Silvana Koch-Mehrin: Seit 2009 keine Ausschusssitzung mehr besucht

Schon einmal war Silvana Koch-Mehrin wegen häufiger Abwesenheit bei den Plenarsitzungen des EU-Parlaments ins Gerede gekommen. Nun berichtet das ARD-Magazin Panorama, die frühere Vizepräsidentin des Europäischen Parlaments habe zuletzt im November 2009 eine Sitzung des Petitionsausschusses besucht. In dem Fernsehbeitrag kommt auch unser Kollege Gregor Hackmack mit einer Bewertung der Panorama-Rechercheergebnisse zu Wort.
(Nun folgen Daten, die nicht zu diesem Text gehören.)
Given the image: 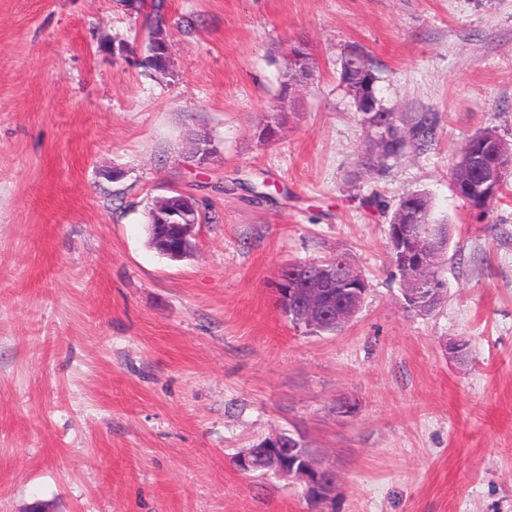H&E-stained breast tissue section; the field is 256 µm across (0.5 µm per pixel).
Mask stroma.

von Martin Reyher, 29.09.2011

 

Es ist schon einige Zeit her, da meldete sich bei uns ein Mitarbeiter von Silvana Koch-Mehrin und erkundigte sich, nach welchen Kriterien wir die auf abgeordnetenwatch.de dokumentierten Abstimmungen auswählen (*). Wie sich herausstellte, war diese Auswahl für Frau Koch-Mehrin äußerst unvorteilhaft, denn auf ihrer Profilseite war bei zahlreichen Abstimmungen „nicht beteiligt“, also fehlend, vermerkt. Auch wenn Koch-Mehrins Abwesenheit wahrscheinlich ihrer damaligen Babypause geschuldet war, zeigt diese Geschichte, wie sehr die frühere Vizepräsidentin des Europäischen Parlaments um ein blütenweißes Image bemüht ist. Recherchen des Politikmagazins Panorama bringen Koch-Mehrin nun wieder einmal in Erklärungsnot.

Nach Plagiatsaffäre und Aberkennung ihres Doktortitels sowie früheren Enthüllungen über geschwänzte Plenarsitzungen im EU-Parlament berichtete das ARD-Magazin am Donnerstag Abend, dass die liberale Spitzenpolitikerin sich auch in den Fachausschüssen rar gemacht hat (der vollständige TV-Beitrag siehe unten). Laut Panorama fehlte sie 2011 bei fast allen Sitzungen des Ausschusses "Industrie, Forschung und Energie", in dem sie bis Juni 2011 stellvertretendes und kurze Zeit auch Vollmitglied war. Im Petitionsausschuss, über den sich Bürgerinnen und Bürger an das EU-Parlament wenden können, war sie in den Jahren 2010 und 2011 nicht ein einziges Mal anwesend.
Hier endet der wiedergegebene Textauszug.